We are pleased to announce that the team behind 1000 Cut Journey, which was awarded our 2018-19 Flagship Magic Grant, has partnered with acclaimed visual studio iNK Stories, to expand their Virtual Reality (VR) experience. The project is a bi-coastal initiative between Professor Courtney Cogburn’s research group at the Columbia University School of Social Work and Jeremy Bailenson’s Virtual Human Interaction Lab at Stanford University. iNK Stories, meanwhile, is a VR production studio comprised of veteran storytellers who have created numerous vérité VR experiences, including HERO, a narrative that puts its viewer in the shoes of a White Helmet volunteer in Syria, racing to save lives in the wake of an explosion.
1000 Cut Journey was launched last year at the Tribeca Film Festival to widespread acclaim. Chris Ip, writing about the project for Engadget says:
While virtual reality has already proved it can immerse us in fantastical narratives and games, experiences such as this show a far more socially compelling use: helping us understand the neighbors we walk past every day but hardly know. It’s not using VR to escape the world, but to see it more clearly.
In 1000 Cut Journey, the viewer becomes Michael Sterling, a black man, and experiences the social realities of racism at various points in his life: during childhood, as an adolescent, and then as a young adult.
In partnering with iNK Stories, Cogburn and her team are changing how scenes throughout the VR story convey emotions. They have added details like an interactive game of handball to “really get the user into the space of playing the game,” says Cogburn. The game of handball creates a false sense of security, which leads to a sense of surprise, she says. “You’re getting points, you’re trying to win. Then the police officers show up.”
Cogburn’s work includes empirical research into discriminatory practices in the classroom and the workplace, as well as ‘stop and frisk’ practices in New York City. They’ve combined this data with a series of focus groups, conducted by iNK Stories in conjunction with Cogburn’s team, including interviews with black boys about their experiences with the police.

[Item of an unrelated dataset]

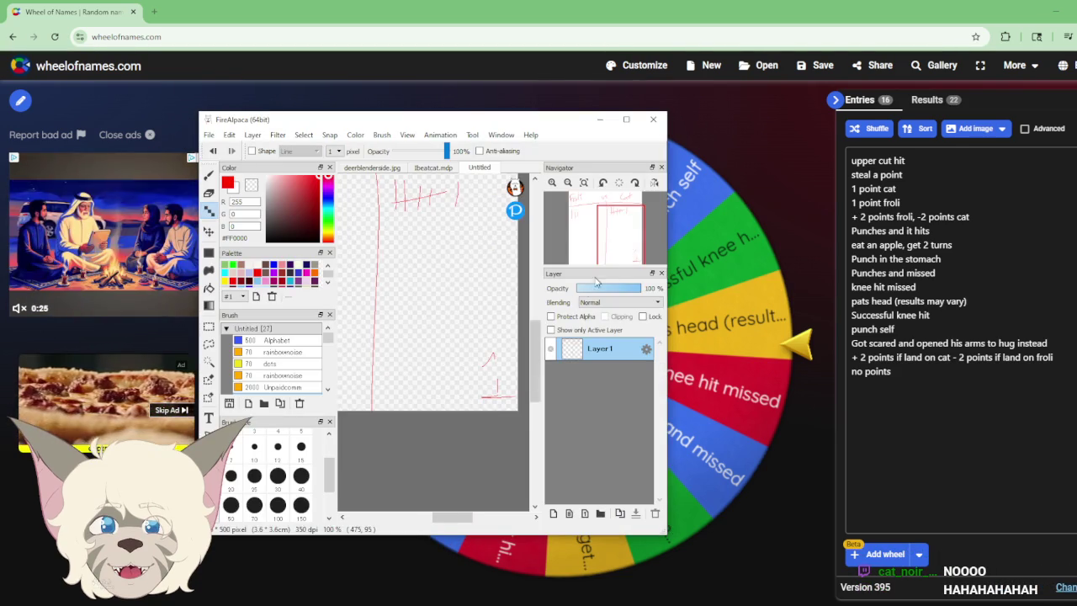
key(ctrl+0)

Virtual reality often forces its viewers to grapple with intensely emotional and empathic subject matter by putting them into the first person of a given narrative. Since the new medium provides for new and more personal modes of engagement, producers often cite opportunities for creating empathy from viewers, but these claims lack substantial evidence or research. Cogburn’s team is unique in its methodical approach to data collection. Not only is the team using data they’ve gathered to inform how they craft the experience, but they are also measuring the impact of the experience on individual participants through benchmark surveys. And regarding their intentions, they express their goals differently to those of other VR filmmakers, focusing on the downstream sociological effects of their work. Cogburn says:
Certainly part of what VR is touted as doing is increasing empathy. I kind of push against that as being insufficient. We need you to act differently. I need you to think differently about these problems when they’re presented to you.